=== Prompt ===
Retype the records below, starting at the line that contains "同理，守信过了头，信守邪恶的" and continuing through the last line of the records.
╔══
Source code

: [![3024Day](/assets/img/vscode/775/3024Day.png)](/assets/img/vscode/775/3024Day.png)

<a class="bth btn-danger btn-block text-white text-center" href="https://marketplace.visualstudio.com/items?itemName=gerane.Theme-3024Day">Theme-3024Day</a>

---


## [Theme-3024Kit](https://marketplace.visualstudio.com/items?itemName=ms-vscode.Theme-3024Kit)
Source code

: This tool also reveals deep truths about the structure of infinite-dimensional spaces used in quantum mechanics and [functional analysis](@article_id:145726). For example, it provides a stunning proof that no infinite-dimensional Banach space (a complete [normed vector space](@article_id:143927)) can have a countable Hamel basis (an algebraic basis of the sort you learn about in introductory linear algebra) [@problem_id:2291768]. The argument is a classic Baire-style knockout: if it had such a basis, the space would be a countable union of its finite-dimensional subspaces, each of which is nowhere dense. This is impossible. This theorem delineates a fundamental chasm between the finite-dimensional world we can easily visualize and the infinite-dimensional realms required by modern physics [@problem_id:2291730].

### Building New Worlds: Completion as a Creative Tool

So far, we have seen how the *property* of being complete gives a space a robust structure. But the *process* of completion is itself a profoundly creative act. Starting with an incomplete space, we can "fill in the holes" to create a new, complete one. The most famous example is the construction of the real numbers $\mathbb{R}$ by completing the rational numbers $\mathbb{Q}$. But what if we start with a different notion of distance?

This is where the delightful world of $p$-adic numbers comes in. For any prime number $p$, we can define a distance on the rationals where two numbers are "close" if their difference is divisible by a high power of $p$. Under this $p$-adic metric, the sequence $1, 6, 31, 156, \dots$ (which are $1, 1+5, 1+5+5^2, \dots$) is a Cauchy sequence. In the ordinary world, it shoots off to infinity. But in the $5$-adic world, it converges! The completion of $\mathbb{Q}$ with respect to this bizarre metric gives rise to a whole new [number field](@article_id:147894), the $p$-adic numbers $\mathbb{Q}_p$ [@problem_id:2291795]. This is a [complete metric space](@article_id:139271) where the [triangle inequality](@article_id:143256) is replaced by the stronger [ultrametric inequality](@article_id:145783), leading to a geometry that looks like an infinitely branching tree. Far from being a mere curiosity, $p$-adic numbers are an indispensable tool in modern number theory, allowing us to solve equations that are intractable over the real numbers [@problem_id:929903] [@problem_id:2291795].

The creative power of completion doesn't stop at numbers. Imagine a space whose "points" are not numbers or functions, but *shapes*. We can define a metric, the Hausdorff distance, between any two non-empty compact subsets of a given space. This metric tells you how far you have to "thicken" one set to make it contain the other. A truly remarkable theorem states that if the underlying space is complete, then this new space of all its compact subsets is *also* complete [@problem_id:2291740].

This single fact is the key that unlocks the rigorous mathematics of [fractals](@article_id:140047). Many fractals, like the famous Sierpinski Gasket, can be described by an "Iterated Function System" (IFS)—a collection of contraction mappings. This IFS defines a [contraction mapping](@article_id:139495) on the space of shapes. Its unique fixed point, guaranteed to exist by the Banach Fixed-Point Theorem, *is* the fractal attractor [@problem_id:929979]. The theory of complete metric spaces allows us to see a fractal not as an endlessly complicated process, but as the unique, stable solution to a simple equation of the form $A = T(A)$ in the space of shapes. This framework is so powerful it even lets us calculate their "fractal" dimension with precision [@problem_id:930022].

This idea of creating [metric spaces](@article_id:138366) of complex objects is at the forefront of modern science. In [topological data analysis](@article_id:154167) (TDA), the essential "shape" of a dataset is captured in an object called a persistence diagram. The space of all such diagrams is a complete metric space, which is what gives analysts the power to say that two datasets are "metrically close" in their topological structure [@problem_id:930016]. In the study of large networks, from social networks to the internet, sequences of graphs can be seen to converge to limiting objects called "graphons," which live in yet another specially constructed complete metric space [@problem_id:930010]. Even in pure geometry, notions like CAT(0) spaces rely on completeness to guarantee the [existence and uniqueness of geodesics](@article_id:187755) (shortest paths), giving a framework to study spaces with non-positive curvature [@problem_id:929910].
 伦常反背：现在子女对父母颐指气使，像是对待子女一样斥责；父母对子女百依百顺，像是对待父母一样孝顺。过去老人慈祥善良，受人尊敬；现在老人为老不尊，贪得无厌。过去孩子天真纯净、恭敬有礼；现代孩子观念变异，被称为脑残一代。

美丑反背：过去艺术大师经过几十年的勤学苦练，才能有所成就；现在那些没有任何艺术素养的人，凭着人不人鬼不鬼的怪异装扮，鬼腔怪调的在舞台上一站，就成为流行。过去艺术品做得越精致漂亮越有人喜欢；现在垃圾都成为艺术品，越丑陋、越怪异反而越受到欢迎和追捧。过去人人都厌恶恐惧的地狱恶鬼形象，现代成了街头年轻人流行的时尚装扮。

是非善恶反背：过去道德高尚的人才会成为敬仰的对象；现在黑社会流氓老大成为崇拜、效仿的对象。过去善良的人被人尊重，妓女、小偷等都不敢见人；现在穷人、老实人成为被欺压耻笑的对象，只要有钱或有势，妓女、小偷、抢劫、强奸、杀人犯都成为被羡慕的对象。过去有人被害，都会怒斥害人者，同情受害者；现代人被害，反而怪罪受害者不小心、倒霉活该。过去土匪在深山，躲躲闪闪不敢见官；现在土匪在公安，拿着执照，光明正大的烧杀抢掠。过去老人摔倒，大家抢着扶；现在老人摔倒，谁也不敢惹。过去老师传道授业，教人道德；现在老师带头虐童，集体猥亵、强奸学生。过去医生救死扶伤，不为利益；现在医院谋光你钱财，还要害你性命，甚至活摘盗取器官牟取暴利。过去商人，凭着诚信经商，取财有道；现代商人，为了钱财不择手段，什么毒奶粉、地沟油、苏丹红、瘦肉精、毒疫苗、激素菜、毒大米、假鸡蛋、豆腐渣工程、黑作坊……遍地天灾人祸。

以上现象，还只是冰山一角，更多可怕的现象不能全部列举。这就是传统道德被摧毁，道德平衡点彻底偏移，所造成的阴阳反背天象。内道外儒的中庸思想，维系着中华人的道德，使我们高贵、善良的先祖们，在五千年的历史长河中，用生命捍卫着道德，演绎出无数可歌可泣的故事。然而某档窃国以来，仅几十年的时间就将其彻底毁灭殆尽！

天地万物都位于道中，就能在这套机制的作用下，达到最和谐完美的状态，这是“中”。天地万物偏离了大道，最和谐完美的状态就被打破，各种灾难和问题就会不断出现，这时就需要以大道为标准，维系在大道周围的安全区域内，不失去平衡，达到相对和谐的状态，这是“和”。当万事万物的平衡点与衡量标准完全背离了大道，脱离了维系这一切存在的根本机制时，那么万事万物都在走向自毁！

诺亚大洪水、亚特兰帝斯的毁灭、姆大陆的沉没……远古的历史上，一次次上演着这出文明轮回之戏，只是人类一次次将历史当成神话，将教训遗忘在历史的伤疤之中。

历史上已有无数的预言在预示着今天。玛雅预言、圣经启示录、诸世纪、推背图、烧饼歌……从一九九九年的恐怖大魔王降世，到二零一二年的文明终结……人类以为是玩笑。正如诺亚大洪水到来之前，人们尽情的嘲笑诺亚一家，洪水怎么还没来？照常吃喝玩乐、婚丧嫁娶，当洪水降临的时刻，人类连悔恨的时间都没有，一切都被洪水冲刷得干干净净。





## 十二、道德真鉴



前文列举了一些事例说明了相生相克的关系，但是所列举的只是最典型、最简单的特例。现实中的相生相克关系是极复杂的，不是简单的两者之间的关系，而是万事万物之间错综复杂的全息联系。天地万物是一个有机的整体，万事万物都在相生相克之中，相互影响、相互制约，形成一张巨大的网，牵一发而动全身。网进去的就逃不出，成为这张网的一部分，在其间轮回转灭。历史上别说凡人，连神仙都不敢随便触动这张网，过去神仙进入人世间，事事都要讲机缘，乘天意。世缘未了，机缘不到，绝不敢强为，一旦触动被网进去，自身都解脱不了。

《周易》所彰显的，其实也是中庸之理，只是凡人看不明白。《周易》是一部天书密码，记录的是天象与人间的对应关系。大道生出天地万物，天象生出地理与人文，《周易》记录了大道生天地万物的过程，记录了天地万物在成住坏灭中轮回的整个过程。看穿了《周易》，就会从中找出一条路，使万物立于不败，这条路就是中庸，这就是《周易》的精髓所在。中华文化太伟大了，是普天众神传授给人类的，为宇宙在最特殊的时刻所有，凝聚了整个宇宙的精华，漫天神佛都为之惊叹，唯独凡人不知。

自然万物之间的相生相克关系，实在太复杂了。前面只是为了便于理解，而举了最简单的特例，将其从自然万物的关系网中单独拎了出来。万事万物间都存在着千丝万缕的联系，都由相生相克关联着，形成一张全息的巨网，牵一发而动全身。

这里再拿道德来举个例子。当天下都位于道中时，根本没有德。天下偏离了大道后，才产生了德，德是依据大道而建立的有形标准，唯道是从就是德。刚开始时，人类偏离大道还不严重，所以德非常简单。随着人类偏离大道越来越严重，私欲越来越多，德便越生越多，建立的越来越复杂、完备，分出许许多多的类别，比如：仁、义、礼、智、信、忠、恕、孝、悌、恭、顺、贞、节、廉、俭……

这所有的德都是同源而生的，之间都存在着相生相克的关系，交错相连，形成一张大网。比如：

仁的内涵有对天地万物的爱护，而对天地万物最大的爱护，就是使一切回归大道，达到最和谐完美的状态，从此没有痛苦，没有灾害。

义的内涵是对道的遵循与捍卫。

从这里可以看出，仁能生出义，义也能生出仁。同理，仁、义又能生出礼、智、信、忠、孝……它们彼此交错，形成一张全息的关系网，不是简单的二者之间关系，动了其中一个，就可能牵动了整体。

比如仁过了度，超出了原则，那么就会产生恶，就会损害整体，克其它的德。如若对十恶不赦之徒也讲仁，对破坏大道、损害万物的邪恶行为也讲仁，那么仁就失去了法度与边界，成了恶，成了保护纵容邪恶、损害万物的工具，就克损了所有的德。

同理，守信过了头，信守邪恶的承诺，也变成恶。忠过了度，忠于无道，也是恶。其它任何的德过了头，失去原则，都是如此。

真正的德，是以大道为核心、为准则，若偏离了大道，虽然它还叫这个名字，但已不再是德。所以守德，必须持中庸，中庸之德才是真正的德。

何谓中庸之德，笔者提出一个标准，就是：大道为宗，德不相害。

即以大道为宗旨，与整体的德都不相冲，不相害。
╚══
=== Task solution ===
同理，守信过了头，信守邪恶的承诺，也变成恶。忠过了度，忠于无道，也是恶。其它任何的德过了头，失去原则，都是如此。

真正的德，是以大道为核心、为准则，若偏离了大道，虽然它还叫这个名字，但已不再是德。所以守德，必须持中庸，中庸之德才是真正的德。

何谓中庸之德，笔者提出一个标准，就是：大道为宗，德不相害。

即以大道为宗旨，与整体的德都不相冲，不相害。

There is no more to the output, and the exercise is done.